EXTRACT PROVIDED:
++++++

Why Soldiers Leave Coins as a Memorial

Have you ever noticed coins on a gravestone, and wondered why they were there? When a U.S. service member or loved one leaves a coin on a gravestone it has special significance. Though the meaning of this custom has changed over time, it’s a tradition with a long history. The idea of leaving coins with the departed dates back as far as the Greeks and Romans.

According to Greek mythology, the River Styx separates the living from the dead and Charon, the ferryman of Hades, will not carry your soul across without a payment. So unless you had a coin, your soul would be doomed to spend 100 years in solitude along the shore. This is why family members and loved ones would place coins in the mouths or over the eyes of the departed, in order to ensure safe passage into the afterlife.

Romans left coins of different denominations on graves. Each coin conveyed a different meaning. U.S. service members carried on the tradition after the Vietnam War. Soldiers used it as a way to communicate with their fallen comrade’s families without having to say a word. Since the politics surrounding the Vietnam War were so controversial, this nonverbal practice allowed soldiers to pay their respects without risking a debate with the family of the fallen. Each coin on a soldier’s grave tells a different story.

++++++

Records from a data source:
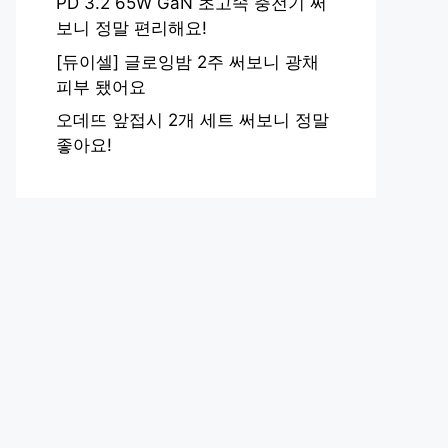
PD 3.2 65W GaN 초고속 충전기 써
보니 정말 편리해요!
[듀이셀] 글로잉밤 2주 써보니 광채
피부 됐어요
오데뜨 앞접시 2개 세트 써보니 정말
좋아요!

++++++

TASK GOAL:
For each of the following statements, answer yes or no according to the text above on coins left as memorials, and quote the exact words that decide it: (a) the practice of leaving coins with the departed goes back as far as the Greeks and Romans; (b) U.S. service members took up the tradition after the Korean War; (c) Romans left coins of a single denomination on graves.

ANSWER FOR THE TASK:
(a) Yes: "The idea of leaving coins with the departed dates back as far as the Greeks and Romans."
(b) No: "U.S. service members carried on the tradition after the Vietnam War."
(c) No: "Romans left coins of different denominations on graves."